### Rows from a dataset

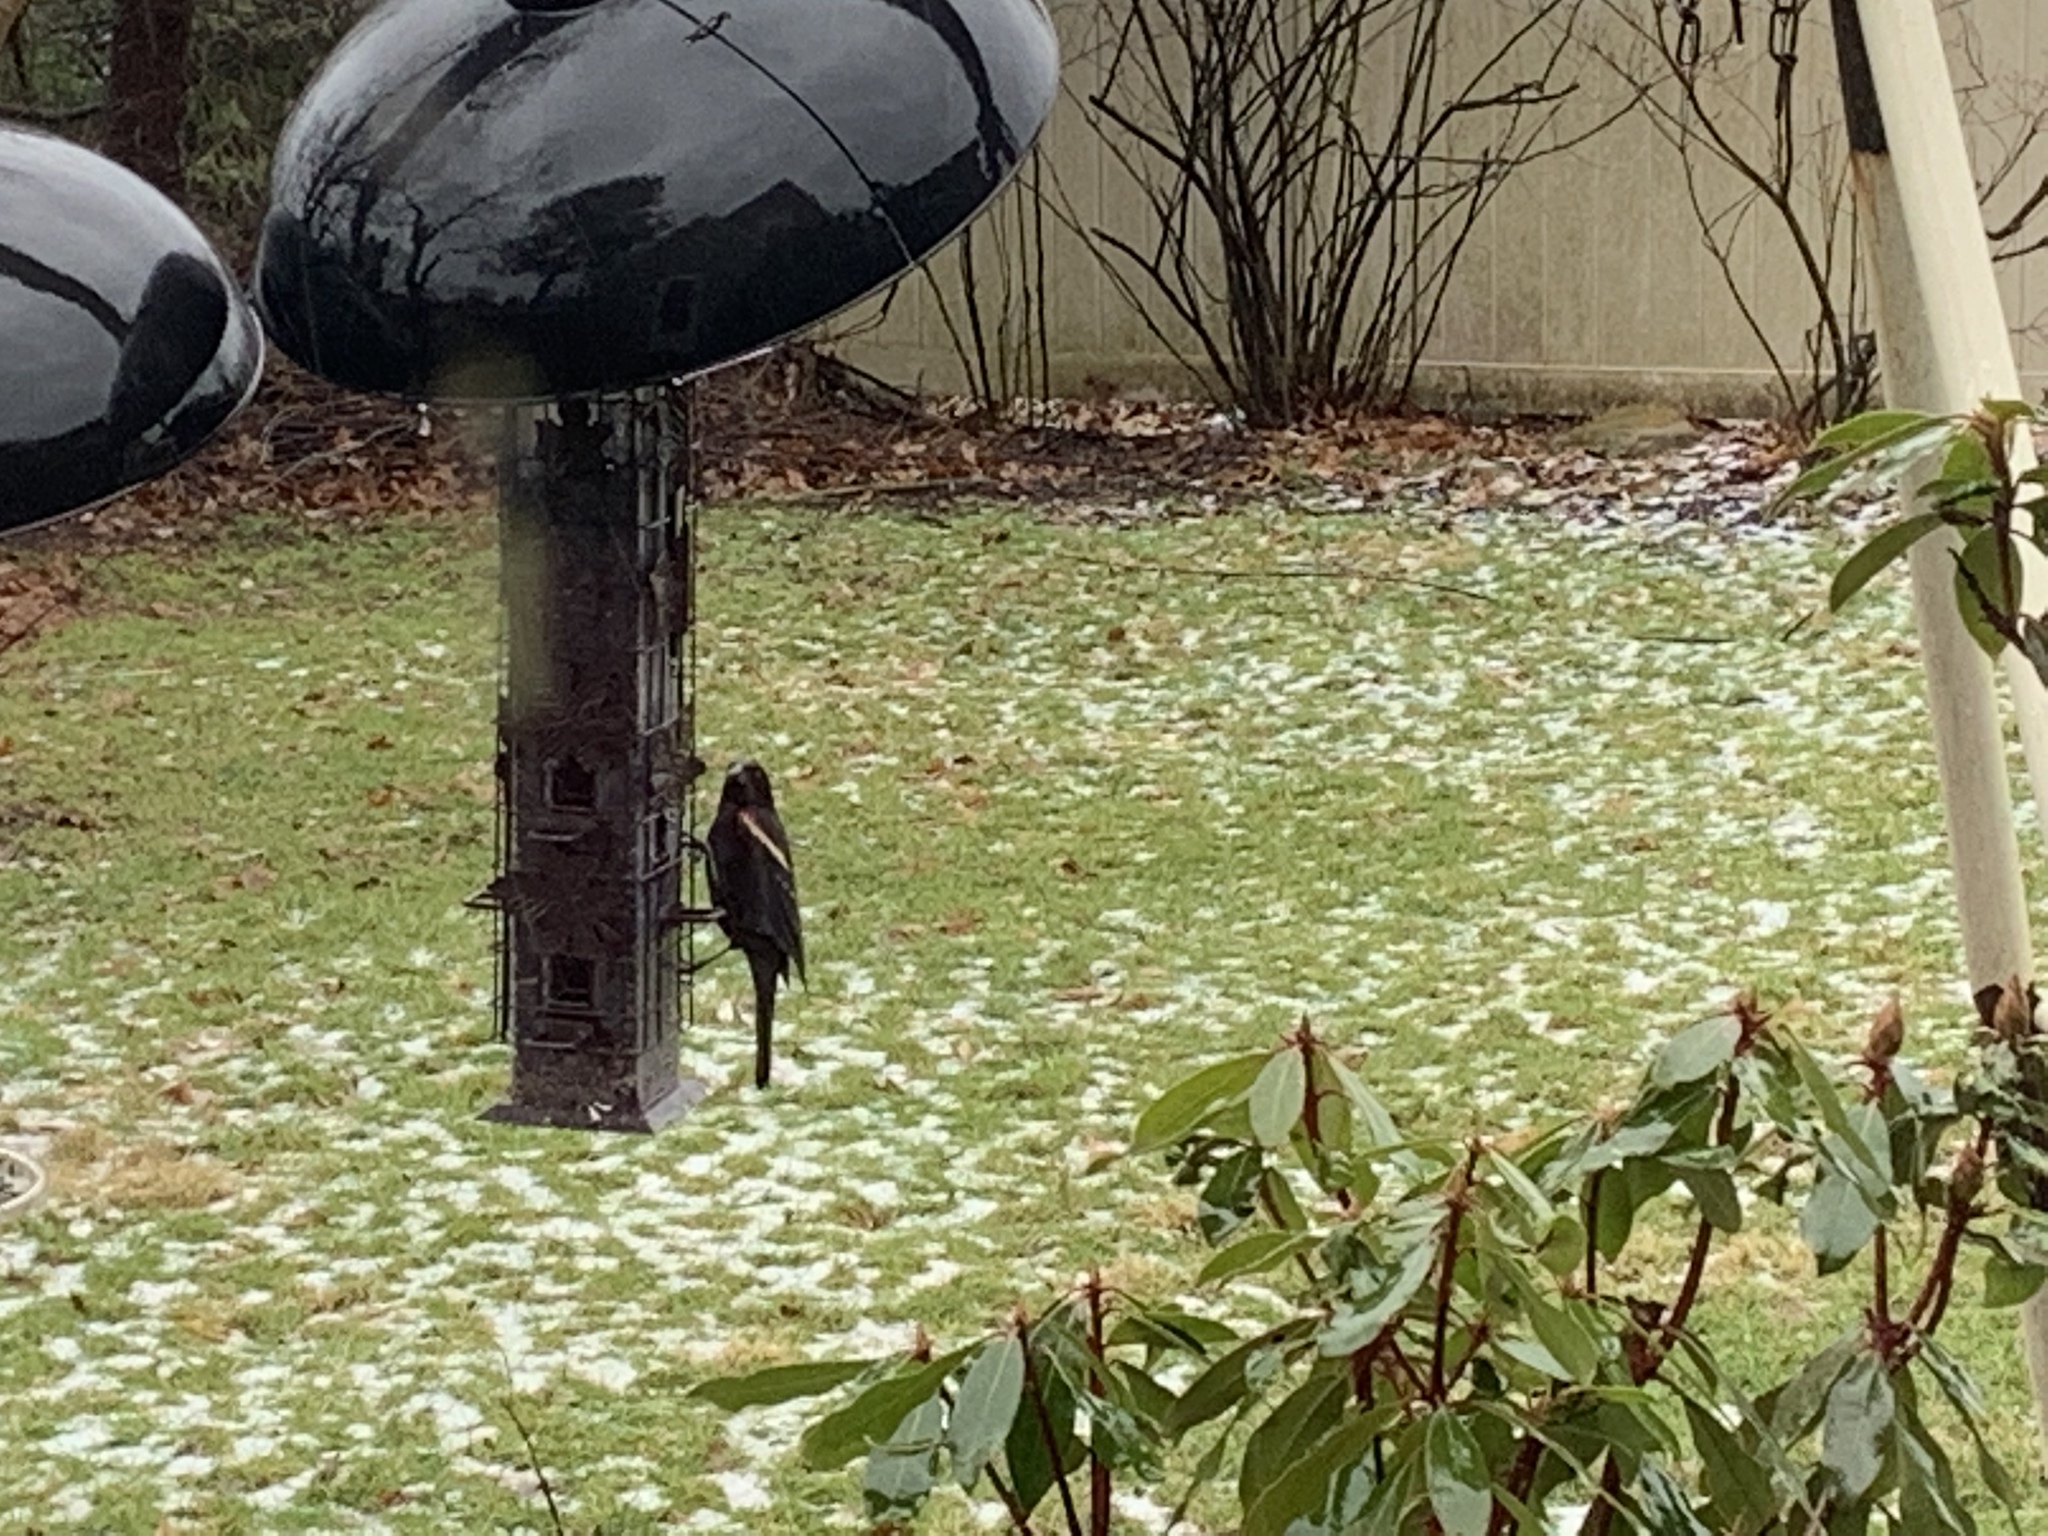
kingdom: Animalia
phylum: Chordata
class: Aves
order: Passeriformes
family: Icteridae
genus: Agelaius
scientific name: Agelaius phoeniceus
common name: Red-winged blackbird
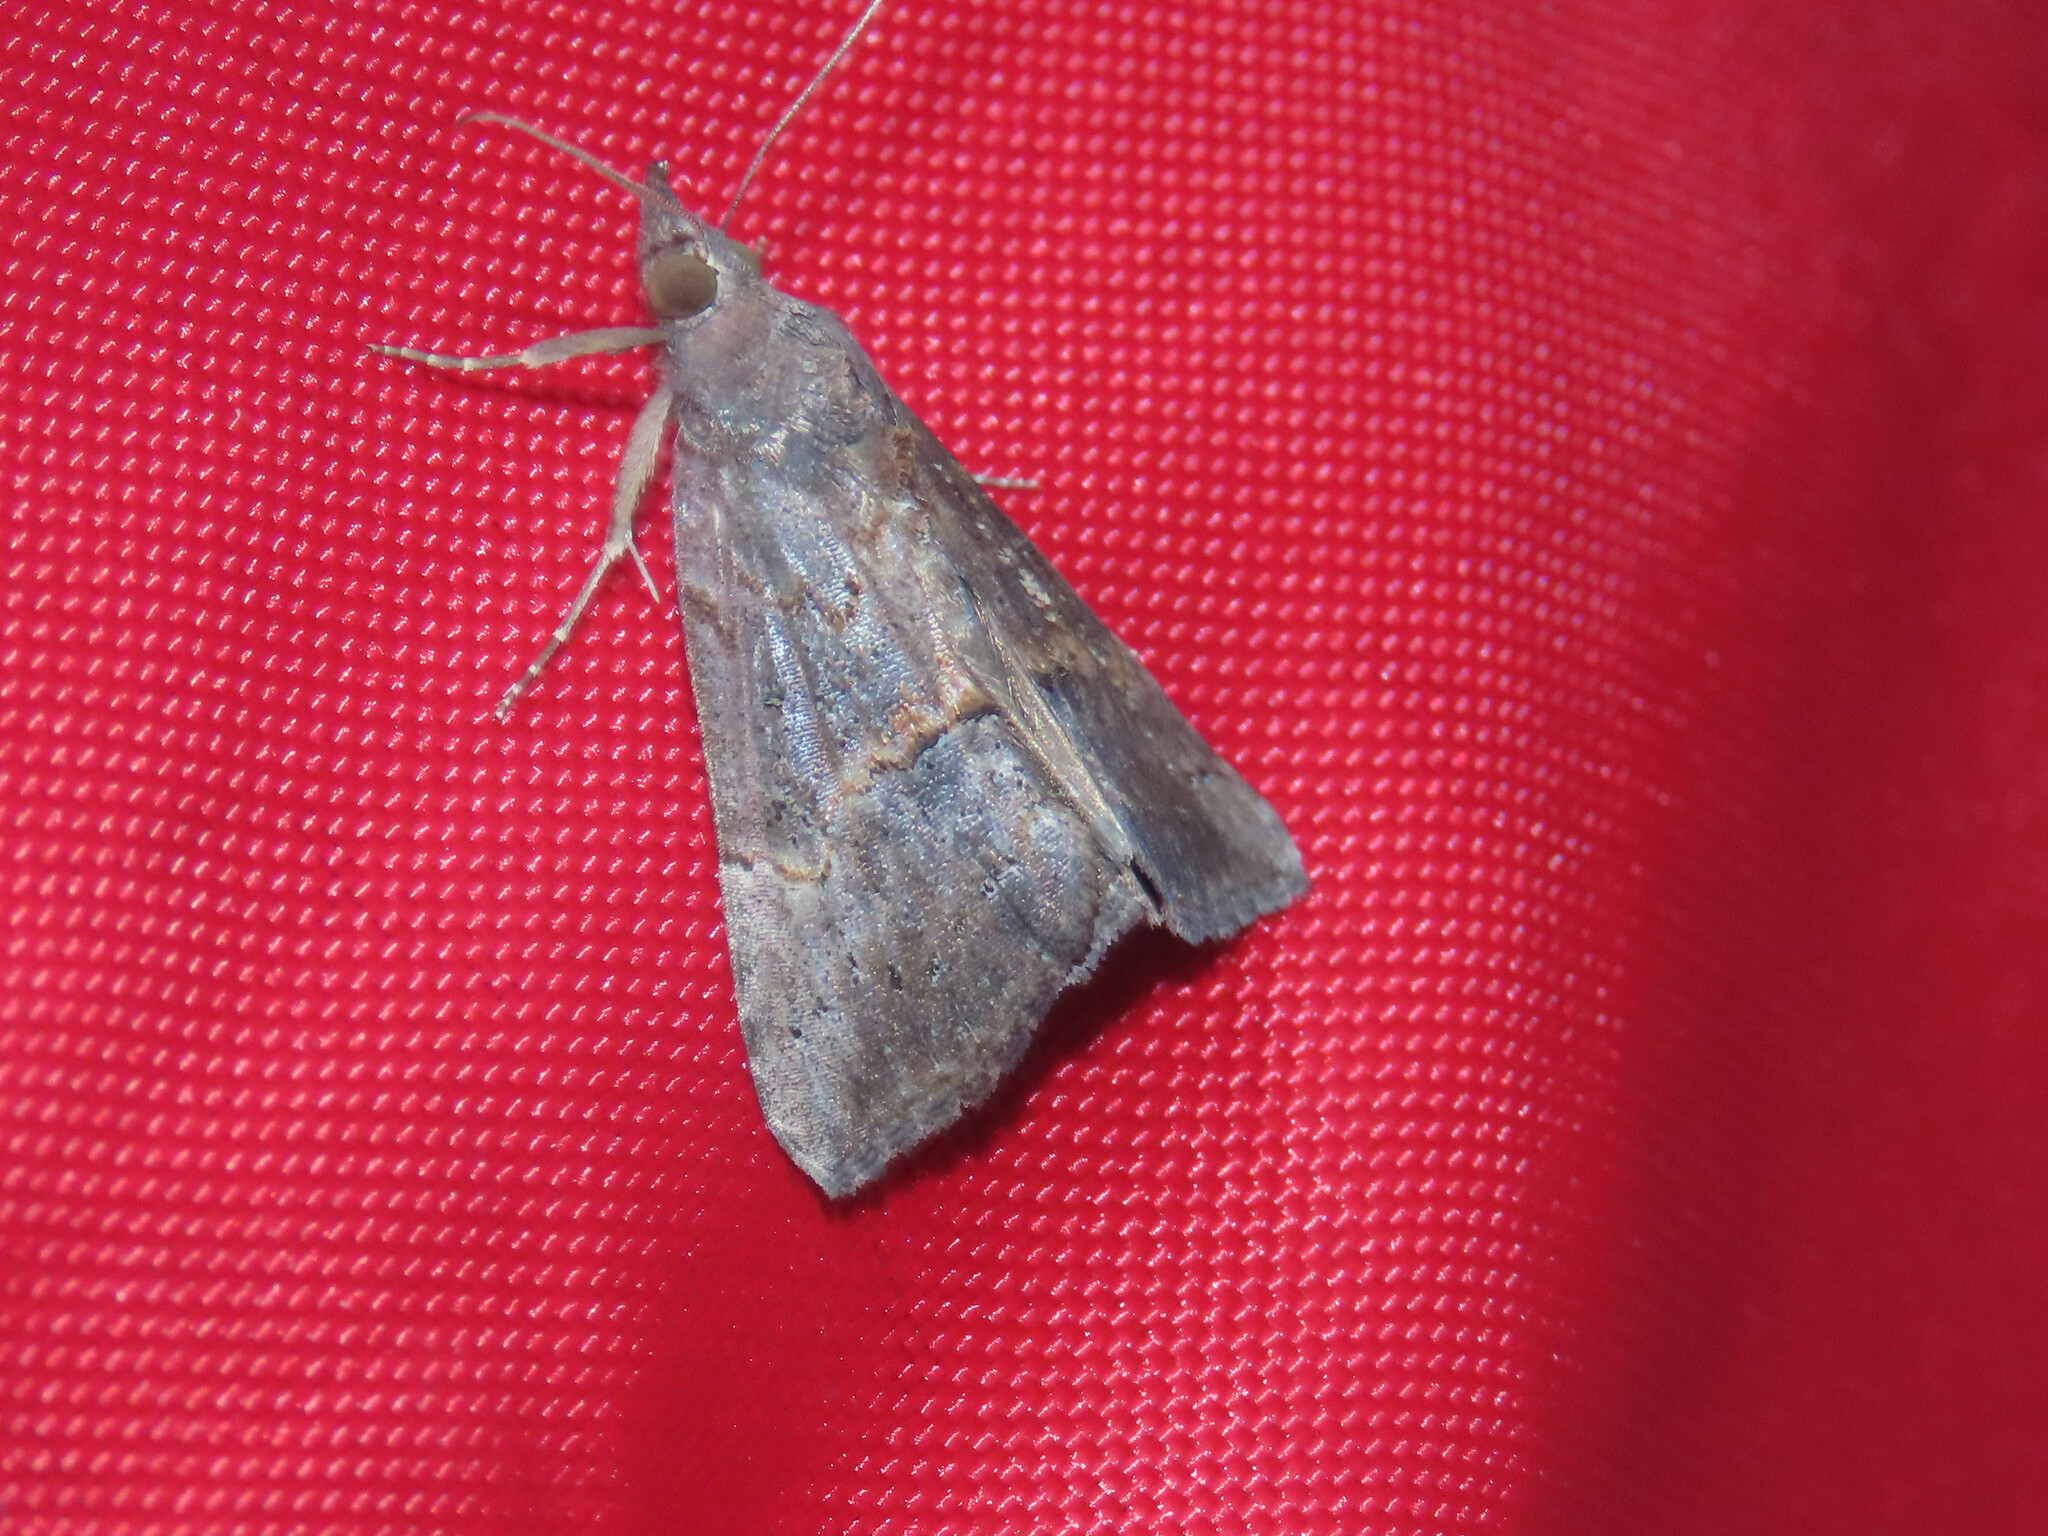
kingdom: Animalia
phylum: Arthropoda
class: Insecta
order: Lepidoptera
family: Erebidae
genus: Hypena
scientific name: Hypena scabra
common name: Green cloverworm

### EXERCISE REQUIREMENTS
Convert every text line of the records above into a JSON list of strings, one string per line, with blank lines left out. Leave the pictures out of the answer.

### RESULT OF THIS EXERCISE
[
  "kingdom: Animalia",
  "phylum: Chordata",
  "class: Aves",
  "order: Passeriformes",
  "family: Icteridae",
  "genus: Agelaius",
  "scientific name: Agelaius phoeniceus",
  "common name: Red-winged blackbird",
  "kingdom: Animalia",
  "phylum: Arthropoda",
  "class: Insecta",
  "order: Lepidoptera",
  "family: Erebidae",
  "genus: Hypena",
  "scientific name: Hypena scabra",
  "common name: Green cloverworm"
]